Reproduce the passage on principal component analysis, starting at "Consider a graph" and ending at "out of dimensions.".

> **Text passage**:
━━━━━━━━━━
Consider a graph of some attributes of a collection of things where one has two independent variables - to analyse the relationship on these one obviously plots on two dimensions and you might see a scatter of points. if you've three variable you can use a 3D graph, but after that one starts to run out of dimensions.
In PCA one might have dozens or even a hundred or more independent factors, all of which need to be plotted on perpendicular axis. Using PCA one does this, then analyses the resultant multidimensional graph to find the set of two or three axis within the graph which contain the largest amount of information. For example the first Principal Coordinate will be a composite axis (i.e. at some angle through n-dimensional space) which has the most information when the points are plotted along it. The second axis is perpendicular to this (remember this is n-dimensional space, so there's a lot of perpendiculars) which contains the second largest amount of information etc.
Plotting the resultant graph in 2D or 3D will typically give you a visualization of the data which contains a significant amount of the information in the original dataset. It's usual for the technique to be considered valid to be looking for a representation that contains around 70% of the original data - enough to visualize relationships with some confidence that would otherwise not be apparent in the raw statistics. Notice that the technique requires that all factors have the same weight, but given that it's an extremely widely applicable method that deserves to be more widely know and is available in most statistical packages (I did my work on an ICL 2700 in 1980 - which is about as powerful as an iPhone)
http://en.wikipedia.org/wiki/Dimension_reduction
maybe you have heard of PCA (principle component analysis), which is a Dimension reduction algorithm.
━━━━━━━━━━
> **Raw data**:
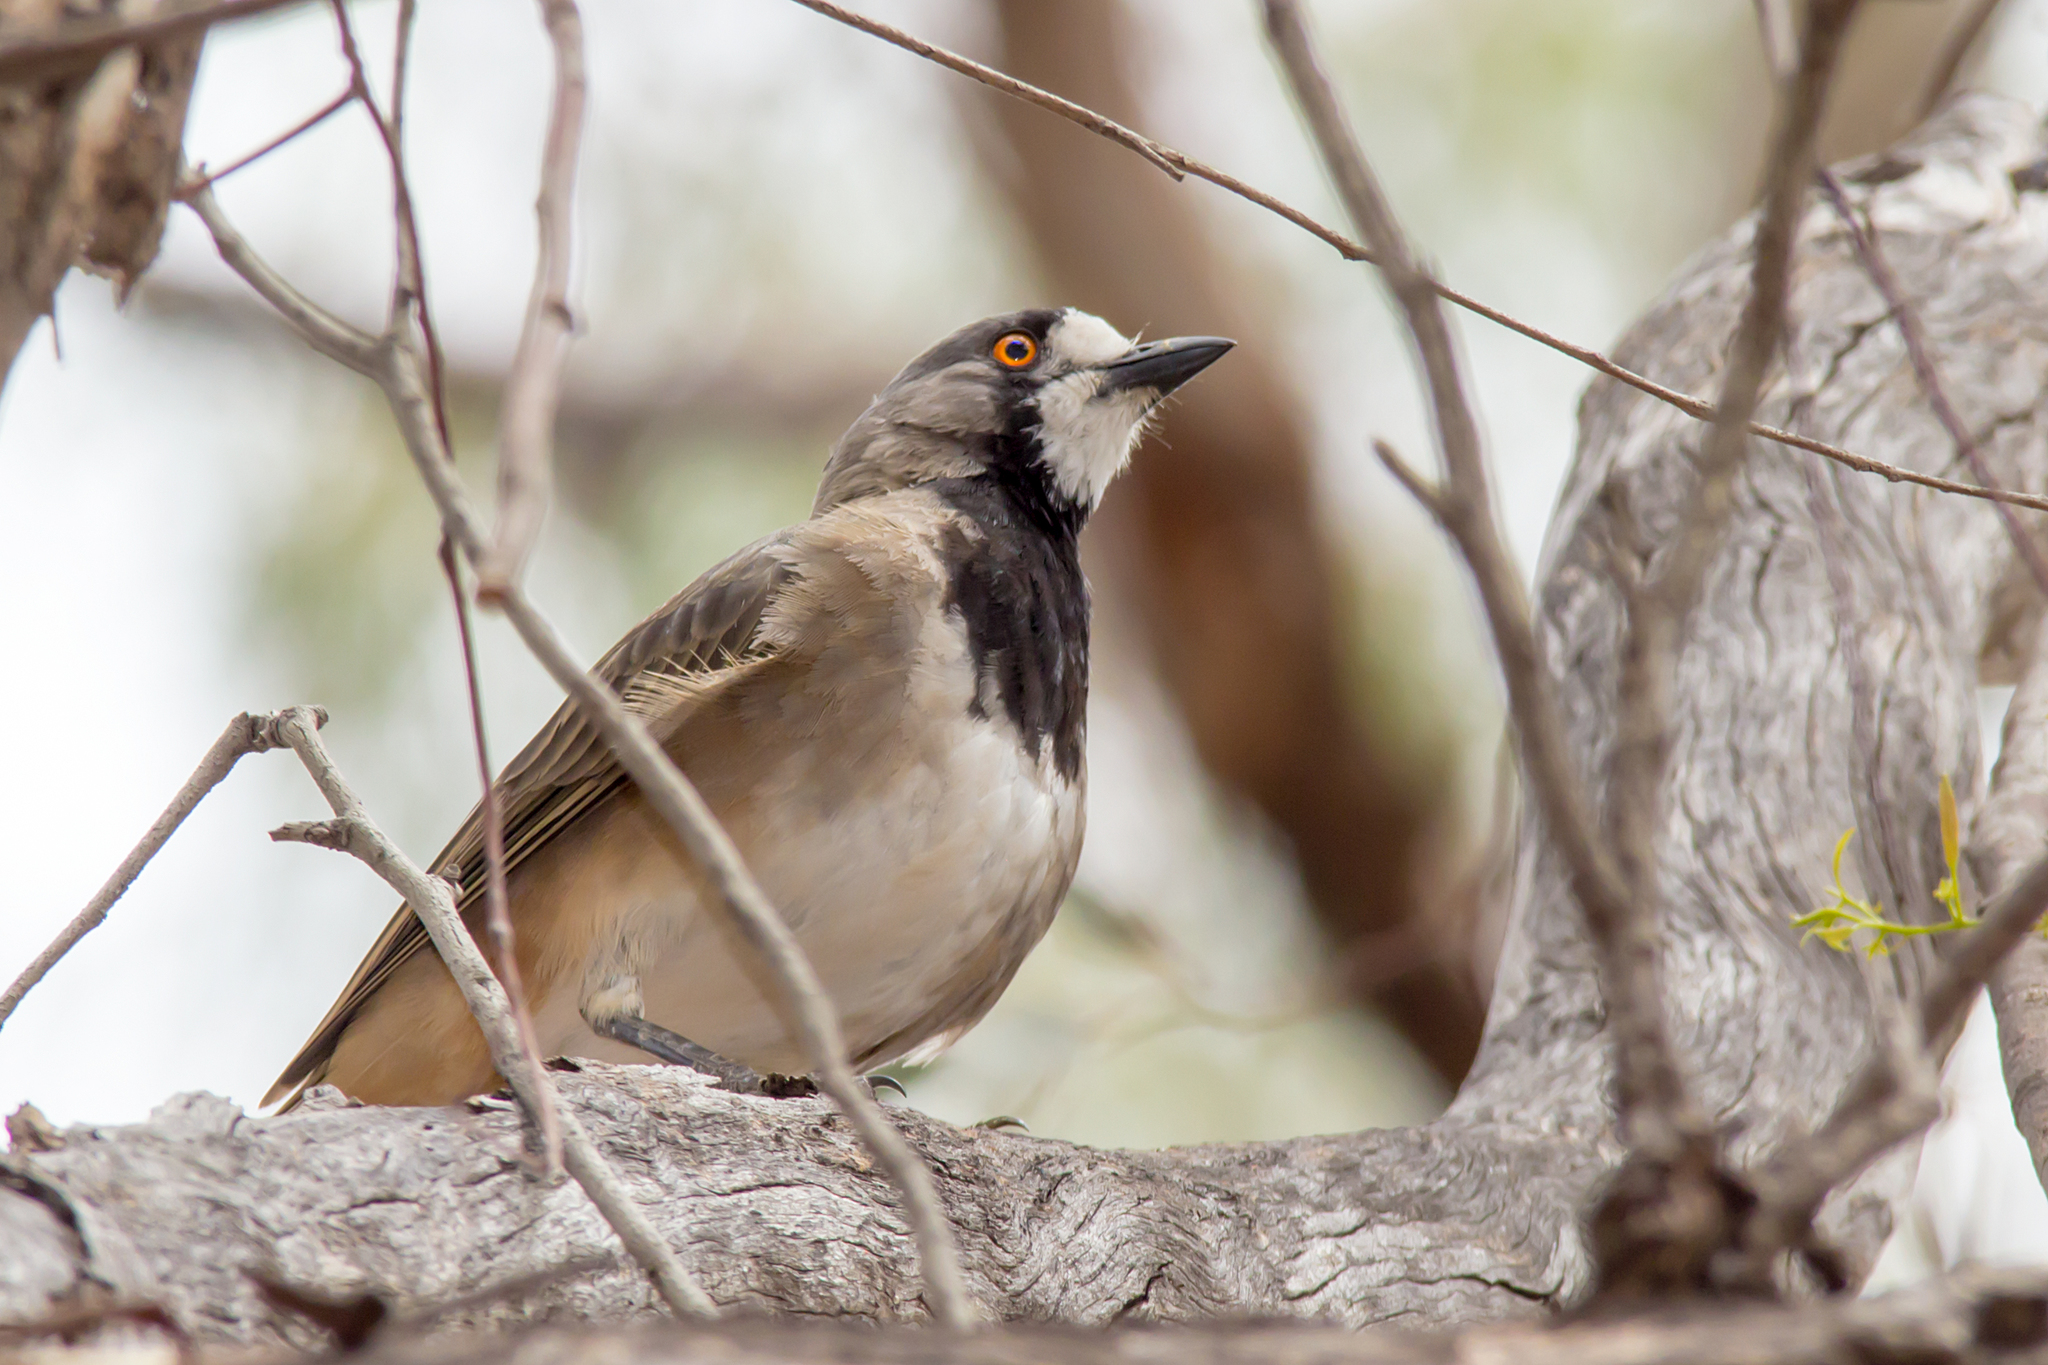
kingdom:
━━━━━━━━━━
> **Correct result**:
Consider a graph of some attributes of a collection of things where one has two independent variables - to analyse the relationship on these one obviously plots on two dimensions and you might see a scatter of points. if you've three variable you can use a 3D graph, but after that one starts to run out of dimensions.